**PASSAGE GIVEN**
....................

The research, published in the Journal of Applied Psychology, looked at the ways after-work activities of employees shaped their proactive behaviour and motivation at work the next day.

Lead Australian author Professor Sharon Parker, from Curtin University’s Future of Work Institute, said after-work activities like hobbies and sport have a knock-on effect for quality of sleep and how workers feel the next morning.

On the flip side, conflicts with family members, additional work demands at home, chores and disciplining children negatively affected someone’s proactivity at work.

Parker said employees and managers needed to be aware of how their personal activities might influence their work performance.

“How we feel at work impacts our proactivity, which helps create competitive, dynamic and fast-changing work environments, and translates to better work results and career success.”

But beware of going too far – the researchers said too much relaxation or detachment after work, while contributing to feelings of calm the next day, did not give people the energy and confidence boost needed for next-day proactivity.

....................

**PARTS OF THE EXERCISE**
a) According to the article on after-work activities and work proactivity, which journal published the research?
b) Write the next part of the article on after-work activities and next-day proactivity, picking up right after its final sentence.

**SOURCE EXCERPT**
....................

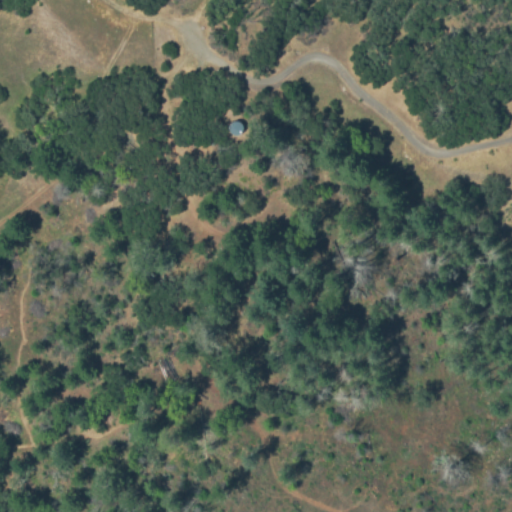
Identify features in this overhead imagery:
road: (346, 77)
building: (234, 128)
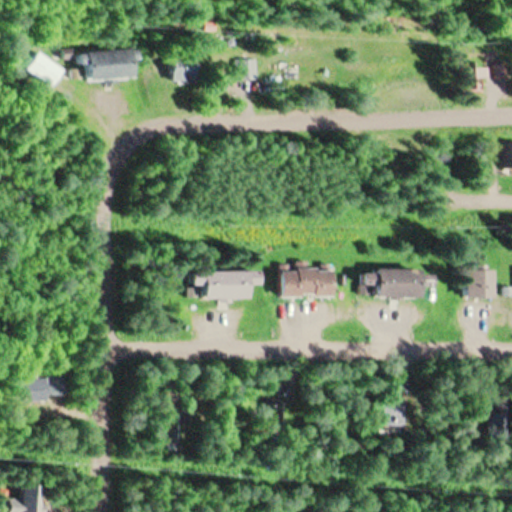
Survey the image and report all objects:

....................

**THE RESPONSES**
a) The Journal of Applied Psychology.

b)
Parker said the research suggests that managers and organisations could run workshops or seminars to help employees better understand the relationship between their personal lives and their daily work.

“It may also be beneficial for managers to take measures to help employees cope with negative experiences that occur outside of work and accept that employees’ proactive behaviour fluctuates from day to day. If managers have more reasonable expectations of their employee’s proactive behaviour, then they will be better equipped to respond to an employee’s change in proactivity.”